The disastrous consequences described by President Bush are already in motion and are a direct result of a war that should never have been authorized. There is no military solution to Iraq's problems. The only way to reverse these consequences is to change course through a surge in our diplomatic and humanitarian efforts in Iraq and the region, and a phased withdrawal of our forces that puts real pressure on the Iraqi government to act.
(I like that "surge in our diplomatic and humanitarian efforts" line.)
From the Edwards campaign:
"Our military’s hard-won progress in Al-Anbar province should not distract us from the fact that pouring more military resources into Iraq is no substitute for the comprehensive national political solution that will ultimately resolve the situation in Iraq. President Bush’s failed strategy has led to increased terrorism in Iraq, as we saw with the bombing of the Iraqi Parliament months ago in the Green Zone and the recent horrendous bombings in northwest Iraq that killed over 250 people. And despite the surge, the Al-Maliki government is disintegrating before our eyes. Even worse, President Bush’s mistakes in Iraq have only helped make terrorism worse in the world. As the National Intelligence Estimate recently found, Al Qaeda is as strong now as it was before 9/11.
I looked for statements from the other candidates, but while most of them appear to have addressed Iraq in the past day or so, Dodd, Obama, and Edwards were the ones decisively making the point that the measure of success that matters is not military but political or diplomatic progress.

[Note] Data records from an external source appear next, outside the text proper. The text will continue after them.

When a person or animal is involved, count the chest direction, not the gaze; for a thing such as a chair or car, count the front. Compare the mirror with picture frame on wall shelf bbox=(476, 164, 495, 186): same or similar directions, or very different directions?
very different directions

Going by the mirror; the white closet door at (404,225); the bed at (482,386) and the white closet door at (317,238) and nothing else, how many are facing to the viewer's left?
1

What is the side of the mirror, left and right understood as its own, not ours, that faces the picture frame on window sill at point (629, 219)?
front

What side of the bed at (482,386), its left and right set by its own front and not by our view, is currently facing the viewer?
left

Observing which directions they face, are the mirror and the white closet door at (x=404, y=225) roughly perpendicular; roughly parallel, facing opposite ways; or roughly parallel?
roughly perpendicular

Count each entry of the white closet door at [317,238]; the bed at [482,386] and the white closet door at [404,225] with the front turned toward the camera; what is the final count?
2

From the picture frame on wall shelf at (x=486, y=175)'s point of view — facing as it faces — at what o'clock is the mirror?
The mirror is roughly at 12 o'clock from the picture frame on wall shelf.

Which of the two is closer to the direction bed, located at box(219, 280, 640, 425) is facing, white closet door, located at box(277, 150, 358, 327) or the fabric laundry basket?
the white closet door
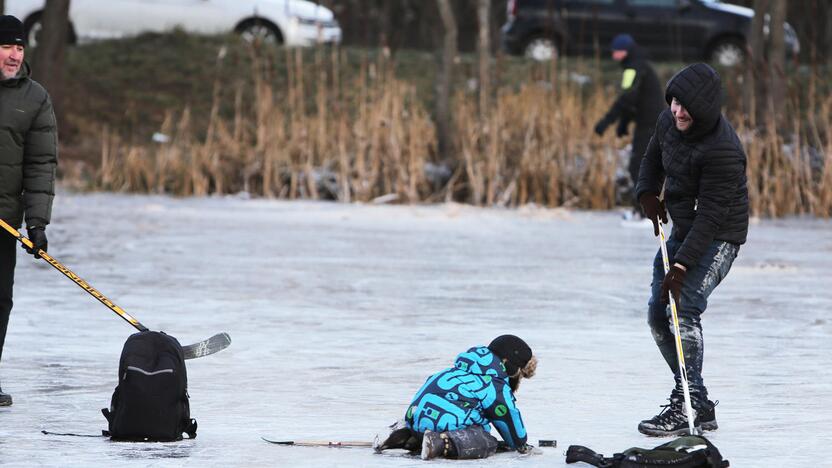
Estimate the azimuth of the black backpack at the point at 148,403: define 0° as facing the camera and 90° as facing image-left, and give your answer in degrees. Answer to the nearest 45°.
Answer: approximately 0°

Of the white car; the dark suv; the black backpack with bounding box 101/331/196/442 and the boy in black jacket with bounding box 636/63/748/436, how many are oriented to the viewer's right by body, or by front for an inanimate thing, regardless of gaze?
2

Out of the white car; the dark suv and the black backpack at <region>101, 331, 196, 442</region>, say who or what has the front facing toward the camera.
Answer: the black backpack

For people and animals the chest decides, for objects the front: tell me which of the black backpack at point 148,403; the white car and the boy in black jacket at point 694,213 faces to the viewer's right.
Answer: the white car

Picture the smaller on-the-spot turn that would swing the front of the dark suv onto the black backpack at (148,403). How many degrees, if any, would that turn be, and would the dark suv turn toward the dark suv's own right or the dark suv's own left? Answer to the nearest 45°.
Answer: approximately 90° to the dark suv's own right

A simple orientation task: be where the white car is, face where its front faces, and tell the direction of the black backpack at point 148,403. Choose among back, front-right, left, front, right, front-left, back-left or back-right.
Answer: right

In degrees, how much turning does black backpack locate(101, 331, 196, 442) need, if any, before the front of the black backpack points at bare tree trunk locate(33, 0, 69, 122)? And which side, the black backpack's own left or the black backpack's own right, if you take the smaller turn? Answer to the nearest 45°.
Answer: approximately 180°

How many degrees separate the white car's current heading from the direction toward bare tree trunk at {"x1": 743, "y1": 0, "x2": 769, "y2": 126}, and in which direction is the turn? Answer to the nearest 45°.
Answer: approximately 45° to its right

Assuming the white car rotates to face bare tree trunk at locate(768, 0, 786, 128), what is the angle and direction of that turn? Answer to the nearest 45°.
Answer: approximately 45° to its right

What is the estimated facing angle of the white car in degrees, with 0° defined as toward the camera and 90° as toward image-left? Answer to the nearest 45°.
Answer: approximately 270°

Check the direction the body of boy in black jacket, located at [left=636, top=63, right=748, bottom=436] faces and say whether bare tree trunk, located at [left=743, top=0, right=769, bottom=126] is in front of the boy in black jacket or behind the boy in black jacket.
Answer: behind

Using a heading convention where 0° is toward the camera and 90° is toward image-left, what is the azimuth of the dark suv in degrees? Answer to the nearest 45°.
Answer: approximately 270°

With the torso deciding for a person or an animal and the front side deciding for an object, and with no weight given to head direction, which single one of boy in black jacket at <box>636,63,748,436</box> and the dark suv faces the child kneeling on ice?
the boy in black jacket

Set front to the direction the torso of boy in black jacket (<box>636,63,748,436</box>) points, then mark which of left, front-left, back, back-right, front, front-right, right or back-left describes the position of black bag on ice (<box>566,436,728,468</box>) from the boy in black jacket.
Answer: front-left

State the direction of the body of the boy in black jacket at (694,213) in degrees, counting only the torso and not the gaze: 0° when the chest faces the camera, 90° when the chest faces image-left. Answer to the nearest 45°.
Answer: approximately 45°

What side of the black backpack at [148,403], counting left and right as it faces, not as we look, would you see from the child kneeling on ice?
left

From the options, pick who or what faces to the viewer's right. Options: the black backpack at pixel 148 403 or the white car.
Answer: the white car

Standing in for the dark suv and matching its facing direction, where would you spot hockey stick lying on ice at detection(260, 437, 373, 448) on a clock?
The hockey stick lying on ice is roughly at 3 o'clock from the dark suv.
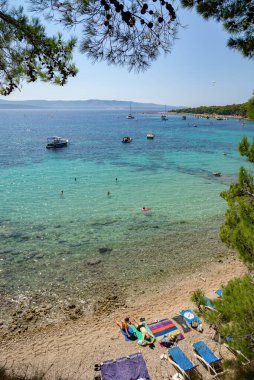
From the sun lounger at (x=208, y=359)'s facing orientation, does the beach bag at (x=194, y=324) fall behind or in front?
in front

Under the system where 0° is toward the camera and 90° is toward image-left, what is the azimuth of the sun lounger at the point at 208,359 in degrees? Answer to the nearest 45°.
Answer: approximately 135°

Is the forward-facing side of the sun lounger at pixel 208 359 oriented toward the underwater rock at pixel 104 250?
yes

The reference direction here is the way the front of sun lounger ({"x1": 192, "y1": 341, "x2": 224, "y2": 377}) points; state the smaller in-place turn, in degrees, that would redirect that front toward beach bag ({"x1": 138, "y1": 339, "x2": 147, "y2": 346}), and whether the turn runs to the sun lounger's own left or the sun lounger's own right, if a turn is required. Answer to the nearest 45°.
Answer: approximately 45° to the sun lounger's own left
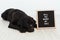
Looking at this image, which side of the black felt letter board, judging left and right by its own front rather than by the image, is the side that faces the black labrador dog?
right

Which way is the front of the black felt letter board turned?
toward the camera
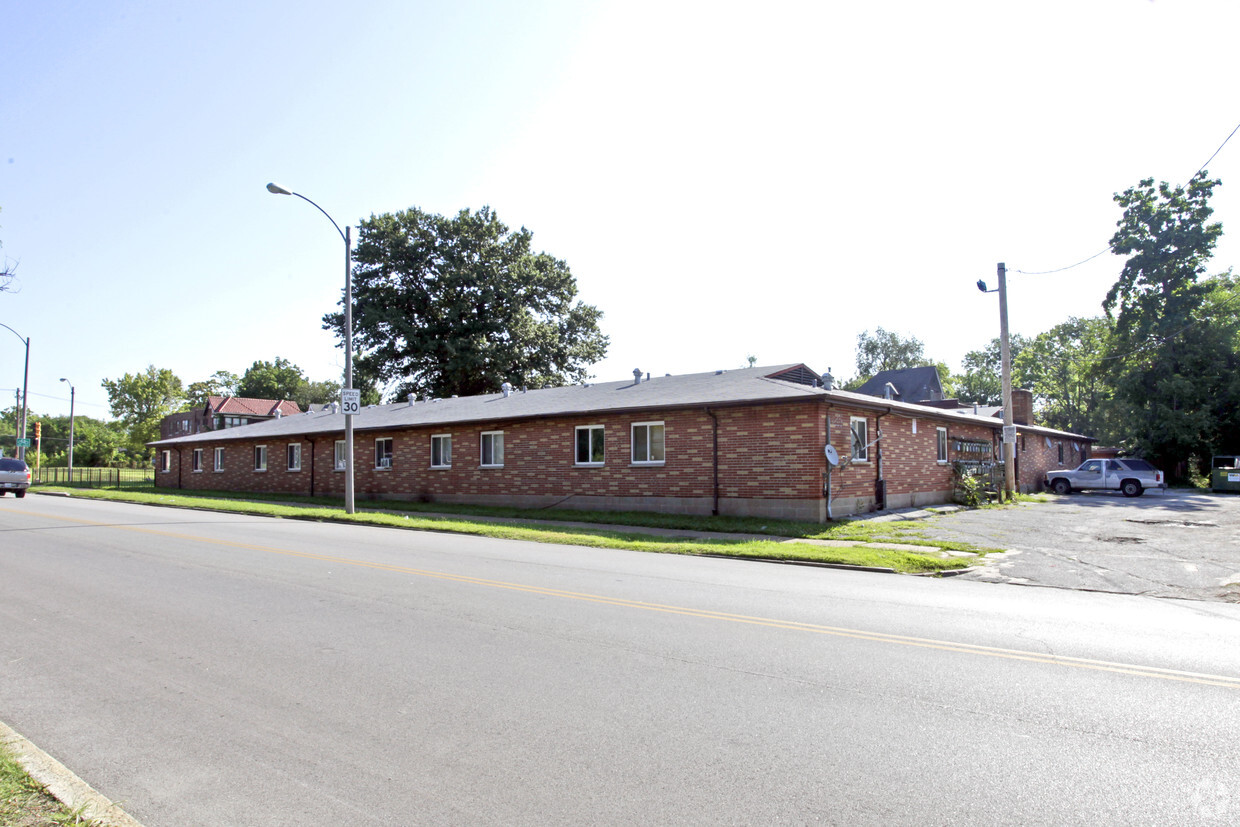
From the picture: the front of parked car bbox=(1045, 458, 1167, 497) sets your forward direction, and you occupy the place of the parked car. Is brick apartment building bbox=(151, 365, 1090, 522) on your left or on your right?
on your left

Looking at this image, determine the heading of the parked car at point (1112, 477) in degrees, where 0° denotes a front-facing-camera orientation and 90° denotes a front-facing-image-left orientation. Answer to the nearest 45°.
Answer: approximately 90°

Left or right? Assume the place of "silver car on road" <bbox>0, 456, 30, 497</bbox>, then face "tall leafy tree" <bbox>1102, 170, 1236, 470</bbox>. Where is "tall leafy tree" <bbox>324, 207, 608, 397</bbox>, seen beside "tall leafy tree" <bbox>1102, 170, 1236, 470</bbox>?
left

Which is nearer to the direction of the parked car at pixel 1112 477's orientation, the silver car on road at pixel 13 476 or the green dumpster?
the silver car on road

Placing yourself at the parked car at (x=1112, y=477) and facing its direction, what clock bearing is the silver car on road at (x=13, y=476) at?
the silver car on road at (x=13, y=476) is roughly at 11 o'clock from the parked car at (x=1112, y=477).

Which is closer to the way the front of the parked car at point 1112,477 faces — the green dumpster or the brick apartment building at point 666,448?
the brick apartment building

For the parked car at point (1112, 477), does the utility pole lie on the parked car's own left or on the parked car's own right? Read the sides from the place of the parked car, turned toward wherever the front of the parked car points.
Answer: on the parked car's own left

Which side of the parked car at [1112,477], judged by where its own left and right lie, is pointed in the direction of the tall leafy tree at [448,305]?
front

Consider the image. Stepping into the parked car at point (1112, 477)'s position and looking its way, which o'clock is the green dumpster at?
The green dumpster is roughly at 5 o'clock from the parked car.
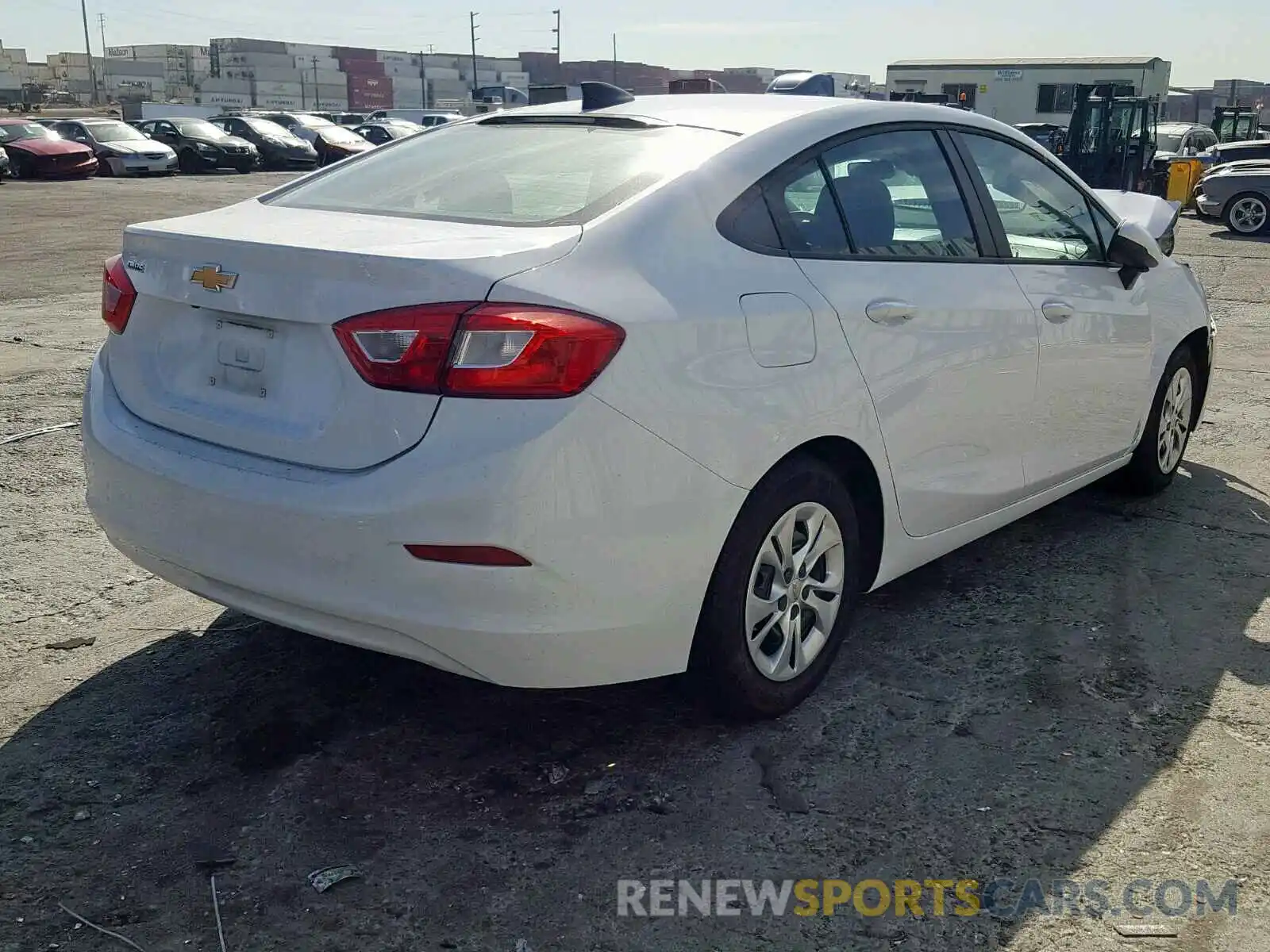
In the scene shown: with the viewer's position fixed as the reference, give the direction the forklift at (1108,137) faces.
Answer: facing the viewer and to the left of the viewer

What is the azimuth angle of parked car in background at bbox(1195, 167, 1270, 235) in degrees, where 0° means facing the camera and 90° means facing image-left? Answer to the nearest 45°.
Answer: approximately 90°

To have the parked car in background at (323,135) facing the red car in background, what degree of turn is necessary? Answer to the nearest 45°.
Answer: approximately 90° to its right

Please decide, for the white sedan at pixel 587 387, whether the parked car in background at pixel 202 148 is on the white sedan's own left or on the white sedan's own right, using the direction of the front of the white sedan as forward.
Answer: on the white sedan's own left

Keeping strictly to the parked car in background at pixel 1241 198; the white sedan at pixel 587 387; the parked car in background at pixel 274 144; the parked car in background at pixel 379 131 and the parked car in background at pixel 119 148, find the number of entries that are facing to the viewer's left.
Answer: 1

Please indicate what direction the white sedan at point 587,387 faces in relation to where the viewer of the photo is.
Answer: facing away from the viewer and to the right of the viewer

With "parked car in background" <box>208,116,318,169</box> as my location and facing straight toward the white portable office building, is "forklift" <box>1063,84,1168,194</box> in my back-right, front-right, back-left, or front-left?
front-right

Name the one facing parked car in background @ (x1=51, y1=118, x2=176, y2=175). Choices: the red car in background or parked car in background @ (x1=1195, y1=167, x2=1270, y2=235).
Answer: parked car in background @ (x1=1195, y1=167, x2=1270, y2=235)

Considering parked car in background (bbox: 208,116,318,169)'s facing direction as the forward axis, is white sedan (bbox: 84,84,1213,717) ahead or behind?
ahead

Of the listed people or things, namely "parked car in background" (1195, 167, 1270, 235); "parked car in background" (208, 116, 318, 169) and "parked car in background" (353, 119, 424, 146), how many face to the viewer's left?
1
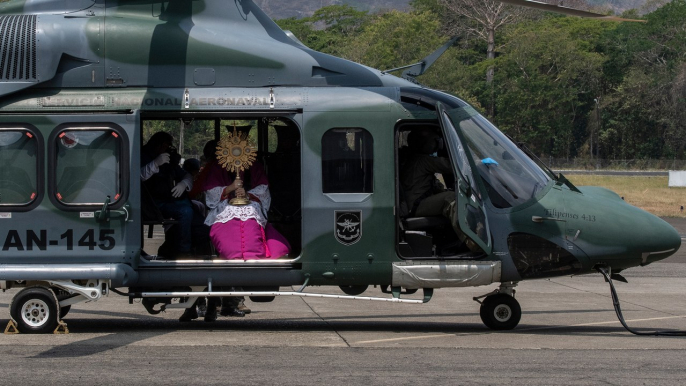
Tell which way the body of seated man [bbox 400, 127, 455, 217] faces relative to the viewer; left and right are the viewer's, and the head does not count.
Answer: facing to the right of the viewer

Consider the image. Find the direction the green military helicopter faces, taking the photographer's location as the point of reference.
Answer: facing to the right of the viewer

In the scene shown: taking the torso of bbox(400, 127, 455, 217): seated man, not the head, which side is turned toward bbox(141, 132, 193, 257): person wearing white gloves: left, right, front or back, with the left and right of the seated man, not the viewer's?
back

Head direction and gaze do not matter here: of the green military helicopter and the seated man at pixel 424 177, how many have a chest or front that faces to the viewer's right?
2
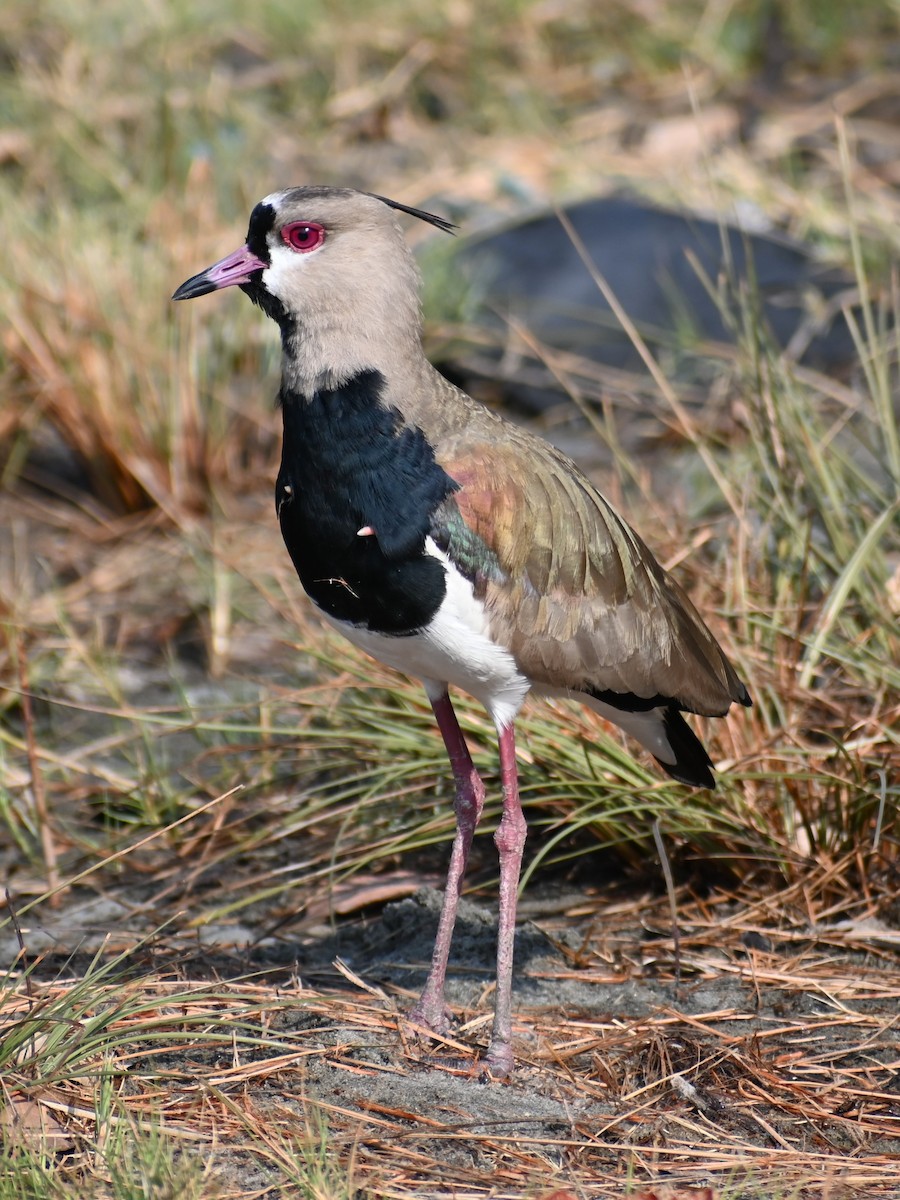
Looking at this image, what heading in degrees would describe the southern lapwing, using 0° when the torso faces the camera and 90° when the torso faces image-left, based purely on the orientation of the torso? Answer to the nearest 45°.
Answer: approximately 45°

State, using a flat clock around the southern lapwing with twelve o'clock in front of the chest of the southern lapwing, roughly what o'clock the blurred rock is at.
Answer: The blurred rock is roughly at 5 o'clock from the southern lapwing.
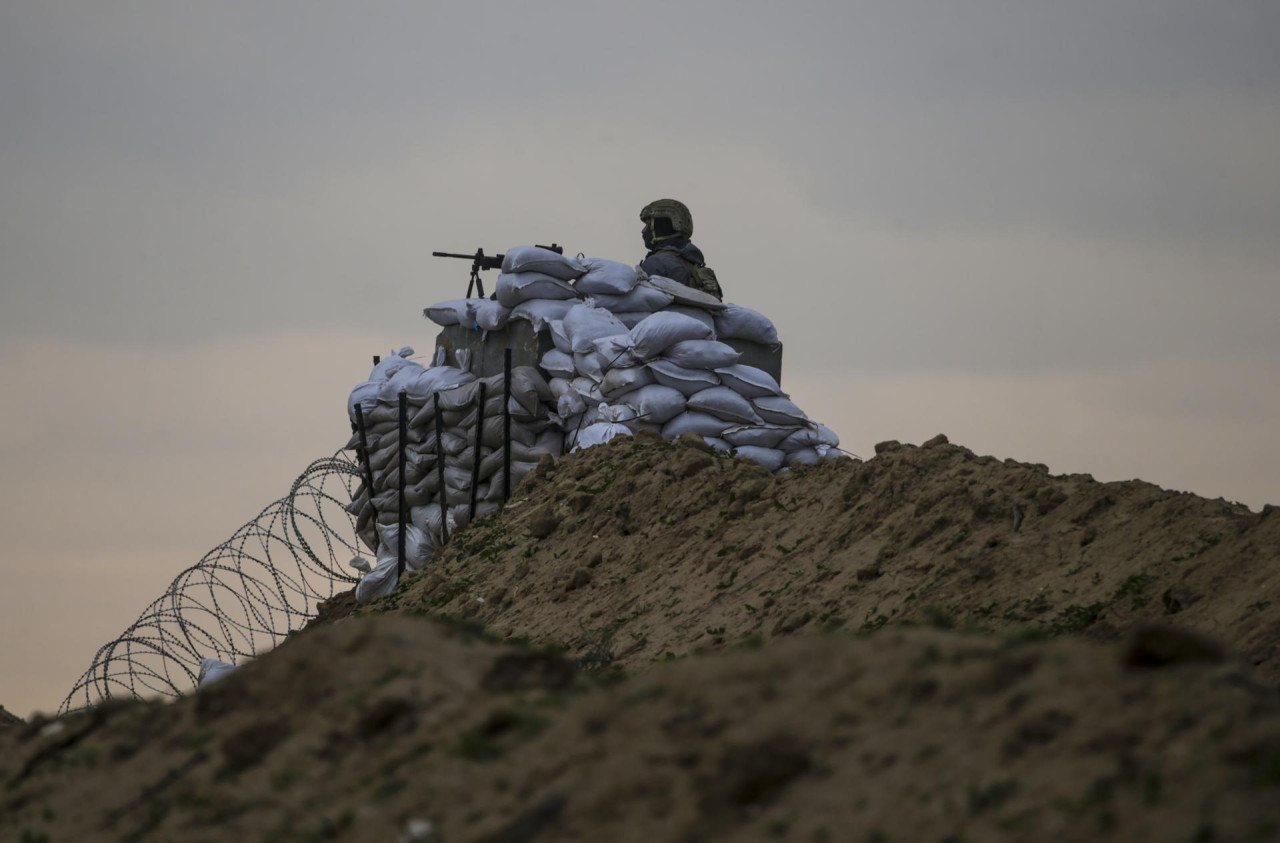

That's a message we need to be hearing from every Democrat.
Update: Missed one from Hillary Clinton:
"During my last visit to Iraq in January, I expressed my reservations about the ability of the Iraqi government, led by Prime Minister Maliki, to make the tough political decisions necessary for Iraq to resolve its sectarian divisions. Since my visit, Iraqi leaders have not met their own political benchmarks to share power, modify the de-Ba'athification laws, pass an oil law, schedule provincial elections, and amend their constitution. During his trip to Iraq last week, Senator Carl Levin, the Chairman of the Senate Armed Services Committee on which I serve, confirmed that the Iraqi Government’s failures have reinforced the widely held view that the Maliki government is nonfunctional and cannot produce a political settlement, because it is too beholden to religious and sectarian leaders. I share Senator Levin’s hope that the Iraqi parliament will replace Prime Minister Maliki with a less divisive and more unifying figure when it returns in a few weeks.
As I have said many times before, there is not a military solution in Iraq but progress will only come from political reconciliation and compromise from the Iraqis themselves. Given that reality, the President’s escalation strategy is not succeeding.
Our military has performed magnificently in Iraq but ultimately the future of Iraq will be decided by the Iraqis themselves. Rather than continue an escalation policy that is not fostering political progress in Iraq, we need to send a message to Iraq's leaders that the lack of political progress is unacceptable. Our best hope of fostering political progress in Iraq is to begin the immediate withdrawal of U.S. troops."